**Stated exercise:** Give the lines from the start of the rows below up to and including the line with "genus: Egretta" as a Markdown table with the columns n and Line, numbering each line in order and leaving out any blank lines.

+ + + + + + +

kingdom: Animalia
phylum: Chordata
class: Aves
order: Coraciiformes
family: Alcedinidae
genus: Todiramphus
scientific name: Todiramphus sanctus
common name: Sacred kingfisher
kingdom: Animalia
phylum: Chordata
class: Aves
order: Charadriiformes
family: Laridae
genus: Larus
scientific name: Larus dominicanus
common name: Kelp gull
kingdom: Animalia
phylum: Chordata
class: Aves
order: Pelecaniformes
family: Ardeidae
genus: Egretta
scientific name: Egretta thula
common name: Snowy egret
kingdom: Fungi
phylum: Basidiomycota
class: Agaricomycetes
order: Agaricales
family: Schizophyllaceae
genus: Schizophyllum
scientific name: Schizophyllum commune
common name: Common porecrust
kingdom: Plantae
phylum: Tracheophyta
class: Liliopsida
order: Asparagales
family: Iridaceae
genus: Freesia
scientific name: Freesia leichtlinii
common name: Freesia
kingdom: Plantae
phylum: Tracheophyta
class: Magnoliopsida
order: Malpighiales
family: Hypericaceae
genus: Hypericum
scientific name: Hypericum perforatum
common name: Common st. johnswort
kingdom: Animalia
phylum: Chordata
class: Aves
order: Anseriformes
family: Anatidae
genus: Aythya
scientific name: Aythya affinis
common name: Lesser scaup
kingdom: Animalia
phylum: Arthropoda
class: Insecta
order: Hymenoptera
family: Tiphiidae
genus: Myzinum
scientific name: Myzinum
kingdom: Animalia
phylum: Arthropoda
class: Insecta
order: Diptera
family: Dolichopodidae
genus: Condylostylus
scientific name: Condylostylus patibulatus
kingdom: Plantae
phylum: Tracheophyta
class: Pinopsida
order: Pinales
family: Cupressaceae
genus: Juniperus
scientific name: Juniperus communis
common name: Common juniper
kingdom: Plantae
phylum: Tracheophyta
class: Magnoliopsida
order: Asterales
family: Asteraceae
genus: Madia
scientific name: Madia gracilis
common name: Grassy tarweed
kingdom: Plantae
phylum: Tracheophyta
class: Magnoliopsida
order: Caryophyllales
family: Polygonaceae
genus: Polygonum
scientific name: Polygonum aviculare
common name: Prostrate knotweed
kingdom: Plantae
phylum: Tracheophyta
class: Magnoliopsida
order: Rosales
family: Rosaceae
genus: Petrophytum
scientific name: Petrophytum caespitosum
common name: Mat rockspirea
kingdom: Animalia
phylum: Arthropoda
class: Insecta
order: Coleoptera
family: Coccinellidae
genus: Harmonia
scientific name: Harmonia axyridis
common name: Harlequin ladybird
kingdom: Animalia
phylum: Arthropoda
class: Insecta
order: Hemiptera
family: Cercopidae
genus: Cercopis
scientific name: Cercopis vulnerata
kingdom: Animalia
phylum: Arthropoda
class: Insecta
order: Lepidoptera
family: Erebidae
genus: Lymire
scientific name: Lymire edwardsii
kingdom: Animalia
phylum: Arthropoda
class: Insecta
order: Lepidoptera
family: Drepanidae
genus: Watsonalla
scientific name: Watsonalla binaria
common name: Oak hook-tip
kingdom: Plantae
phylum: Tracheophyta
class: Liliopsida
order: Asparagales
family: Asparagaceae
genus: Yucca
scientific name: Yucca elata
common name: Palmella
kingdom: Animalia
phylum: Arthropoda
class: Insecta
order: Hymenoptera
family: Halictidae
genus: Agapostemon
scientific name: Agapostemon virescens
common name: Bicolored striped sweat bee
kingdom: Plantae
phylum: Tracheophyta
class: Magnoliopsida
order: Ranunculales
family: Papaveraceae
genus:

+ + + + + + +

**Correct result:**
| n | Line |
|---|---|
| 1 | kingdom: Animalia |
| 2 | phylum: Chordata |
| 3 | class: Aves |
| 4 | order: Coraciiformes |
| 5 | family: Alcedinidae |
| 6 | genus: Todiramphus |
| 7 | scientific name: Todiramphus sanctus |
| 8 | common name: Sacred kingfisher |
| 9 | kingdom: Animalia |
| 10 | phylum: Chordata |
| 11 | class: Aves |
| 12 | order: Charadriiformes |
| 13 | family: Laridae |
| 14 | genus: Larus |
| 15 | scientific name: Larus dominicanus |
| 16 | common name: Kelp gull |
| 17 | kingdom: Animalia |
| 18 | phylum: Chordata |
| 19 | class: Aves |
| 20 | order: Pelecaniformes |
| 21 | family: Ardeidae |
| 22 | genus: Egretta |